Alat tangkap yang termasuk dalam perikanan industri adalah pukat tarik, pukat cincin, rawai tuna, rawai hanyut lainnya selain rawai tuna, rawai tetap, rawai dasar tetap, huhate dan pancing tonda. Banyaknya Provinsi yang alat tangkapnya berbasis pada perikanan industri menunjukkan bahwa alat tangkap

yang dikategorikan dalam industri juga banyak digunakan pada perikanan rakyat, walaupun hanya dengan menggunakan armada perikanan rakyat yang bertonase kurang dari 5 GT. Jumlah alat tangkap perikanan industri yang lebih banyak digunakan menunjukkan bahwa pemakaian alat tangkap tidak diatur dengan baik, sehingga alat tangkap yang seharusnya digunakan oleh kapal bermotor yang bertonase besar (untuk perairan dalam yang jauh dari pantai), juga digunakan di perairan dangkal di dekat pantai. Alat tangkap ini, terutama dari jenis pukat tarik, dapat menjadi ancaman bagi kelestarian ekosistem pesisir, seperti terumbu karang dan lamun.

5.1.4 Nilai LQ jumlah produksi

Dari hasil data pada LQ jumlah produksi bahwa produksi perikanan industri masih lebih rendah dibanding perikanan rakyat. Bila dihubungkan dengan wilayah eksploitasinya, maka dapat dikatakan perikanan tangkap di Indonesia masih cenderung mengeksploitasi sumberdaya perikanan di perairan dangkal, sedangkan perikanan di perairan lepas (laut dalam) kurang dieksploitasi, karena kurangnya armada dan alat tangkap yang memadai.

5.1.5 Nilai LQ hasil olahan

Provinsi yang hasil olahannya basis pada sektor perikanan industri adalah Jambi, DKI Jakarta, Sulawesi Utara, Maluku, Maluku Utara, dan Papua.

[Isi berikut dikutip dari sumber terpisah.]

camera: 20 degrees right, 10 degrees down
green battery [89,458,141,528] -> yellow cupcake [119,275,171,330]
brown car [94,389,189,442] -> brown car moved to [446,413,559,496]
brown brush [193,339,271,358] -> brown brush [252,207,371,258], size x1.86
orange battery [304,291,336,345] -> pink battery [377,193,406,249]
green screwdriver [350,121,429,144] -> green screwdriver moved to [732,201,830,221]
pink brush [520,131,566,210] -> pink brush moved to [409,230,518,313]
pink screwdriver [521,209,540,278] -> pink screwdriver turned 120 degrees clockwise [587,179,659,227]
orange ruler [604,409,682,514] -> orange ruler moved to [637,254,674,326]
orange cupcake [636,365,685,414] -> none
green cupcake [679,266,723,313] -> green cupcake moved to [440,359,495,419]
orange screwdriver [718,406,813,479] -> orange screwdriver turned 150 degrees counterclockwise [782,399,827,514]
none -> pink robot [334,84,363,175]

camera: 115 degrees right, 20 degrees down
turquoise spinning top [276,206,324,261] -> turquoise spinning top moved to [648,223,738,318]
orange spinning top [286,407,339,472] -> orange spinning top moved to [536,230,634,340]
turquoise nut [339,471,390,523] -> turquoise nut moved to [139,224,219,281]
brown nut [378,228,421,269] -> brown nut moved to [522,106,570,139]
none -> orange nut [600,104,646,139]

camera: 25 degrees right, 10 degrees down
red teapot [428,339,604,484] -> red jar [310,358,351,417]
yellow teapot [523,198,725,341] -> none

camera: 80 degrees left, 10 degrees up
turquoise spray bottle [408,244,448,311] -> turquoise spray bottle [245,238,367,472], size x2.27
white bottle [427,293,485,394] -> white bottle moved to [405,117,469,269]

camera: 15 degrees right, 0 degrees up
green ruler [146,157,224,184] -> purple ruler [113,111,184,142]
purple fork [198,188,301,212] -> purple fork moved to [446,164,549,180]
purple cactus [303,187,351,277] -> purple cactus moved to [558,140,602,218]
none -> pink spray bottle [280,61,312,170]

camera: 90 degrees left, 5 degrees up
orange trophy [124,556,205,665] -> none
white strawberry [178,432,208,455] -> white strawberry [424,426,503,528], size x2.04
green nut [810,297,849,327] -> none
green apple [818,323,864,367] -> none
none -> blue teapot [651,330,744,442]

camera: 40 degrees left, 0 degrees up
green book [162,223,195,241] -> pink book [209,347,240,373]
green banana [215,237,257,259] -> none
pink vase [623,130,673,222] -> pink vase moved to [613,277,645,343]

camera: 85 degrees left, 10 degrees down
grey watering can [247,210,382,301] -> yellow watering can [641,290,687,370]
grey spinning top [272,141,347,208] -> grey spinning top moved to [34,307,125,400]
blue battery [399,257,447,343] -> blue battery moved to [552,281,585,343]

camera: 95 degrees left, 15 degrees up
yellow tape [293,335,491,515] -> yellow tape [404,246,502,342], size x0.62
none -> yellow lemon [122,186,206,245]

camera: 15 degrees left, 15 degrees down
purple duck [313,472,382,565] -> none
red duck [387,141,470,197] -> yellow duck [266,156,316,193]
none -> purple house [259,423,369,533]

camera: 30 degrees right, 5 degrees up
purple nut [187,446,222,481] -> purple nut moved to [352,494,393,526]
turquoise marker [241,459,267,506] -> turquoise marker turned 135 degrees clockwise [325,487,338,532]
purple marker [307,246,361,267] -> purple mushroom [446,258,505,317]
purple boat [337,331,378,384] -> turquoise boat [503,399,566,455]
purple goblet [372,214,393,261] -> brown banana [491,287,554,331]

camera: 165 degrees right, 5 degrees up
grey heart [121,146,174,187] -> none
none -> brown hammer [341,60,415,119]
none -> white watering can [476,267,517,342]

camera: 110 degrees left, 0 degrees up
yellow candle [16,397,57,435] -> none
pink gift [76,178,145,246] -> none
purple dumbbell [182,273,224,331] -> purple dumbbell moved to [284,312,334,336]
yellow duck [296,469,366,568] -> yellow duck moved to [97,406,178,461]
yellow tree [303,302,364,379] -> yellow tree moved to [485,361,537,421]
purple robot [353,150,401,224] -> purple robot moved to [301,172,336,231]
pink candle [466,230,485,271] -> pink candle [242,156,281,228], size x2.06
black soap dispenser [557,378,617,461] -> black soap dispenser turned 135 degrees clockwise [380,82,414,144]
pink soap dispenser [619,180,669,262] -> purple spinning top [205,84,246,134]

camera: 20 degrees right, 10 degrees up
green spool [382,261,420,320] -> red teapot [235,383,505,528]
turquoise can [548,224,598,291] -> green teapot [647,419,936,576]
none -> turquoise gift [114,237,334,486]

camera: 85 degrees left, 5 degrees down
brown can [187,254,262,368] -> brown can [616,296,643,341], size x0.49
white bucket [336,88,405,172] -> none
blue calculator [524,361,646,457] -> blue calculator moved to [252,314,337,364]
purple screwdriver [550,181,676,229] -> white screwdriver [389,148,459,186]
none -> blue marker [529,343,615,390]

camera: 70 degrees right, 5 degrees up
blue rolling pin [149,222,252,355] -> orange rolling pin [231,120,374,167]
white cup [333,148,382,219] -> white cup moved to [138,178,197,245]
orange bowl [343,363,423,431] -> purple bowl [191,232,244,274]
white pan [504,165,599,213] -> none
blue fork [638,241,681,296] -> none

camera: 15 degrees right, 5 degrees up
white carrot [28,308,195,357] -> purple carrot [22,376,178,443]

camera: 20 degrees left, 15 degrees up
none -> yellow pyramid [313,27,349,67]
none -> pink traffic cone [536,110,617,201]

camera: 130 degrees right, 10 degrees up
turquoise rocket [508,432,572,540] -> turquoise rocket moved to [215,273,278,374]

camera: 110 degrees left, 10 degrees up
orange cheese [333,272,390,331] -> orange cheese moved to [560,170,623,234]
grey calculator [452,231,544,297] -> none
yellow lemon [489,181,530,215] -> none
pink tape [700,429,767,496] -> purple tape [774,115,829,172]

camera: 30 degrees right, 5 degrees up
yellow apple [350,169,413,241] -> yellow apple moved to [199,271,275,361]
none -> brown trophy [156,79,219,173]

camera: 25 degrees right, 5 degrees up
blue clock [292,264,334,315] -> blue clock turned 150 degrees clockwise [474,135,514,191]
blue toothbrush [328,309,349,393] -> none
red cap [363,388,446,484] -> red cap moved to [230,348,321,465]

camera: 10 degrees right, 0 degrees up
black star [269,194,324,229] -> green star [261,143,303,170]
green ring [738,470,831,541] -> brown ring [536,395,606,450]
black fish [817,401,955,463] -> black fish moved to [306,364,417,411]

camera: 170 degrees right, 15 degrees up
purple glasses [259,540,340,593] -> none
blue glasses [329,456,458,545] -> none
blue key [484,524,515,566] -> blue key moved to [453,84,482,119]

Provinsi Bali mempunyai nilai LQ hampir mendekati basis yaitu 0,978 karena industri pengalengan ikan sardin cukup banyak di provinsi tersebut.

Bila dibandingkan dengan nilai LQ jumlah produksi, tampak bahwa umumnya provinsi-provinsi tersebut juga basis pada jumlah produksi, kecuali Jambi dan DKI Jakarta. Hal ini mengindikasikan bahwa di ke-2 provinsi tersebut produksi perikanan untuk industri pengolahan berasal dari provinsi lain.

Hasil olahan produk perikanan yang lebih dominan pada sektor perikanan rakyat menunjukkan bahwa industri pengolahan ikan, seperti pengalengan ikan, pembekuan ikan, atau pun tepung ikan, masih sangat kurang keberadaannya di Indonesia, sehingga masyarakat masih cenderung mengolah produk perikanan secara tradisional.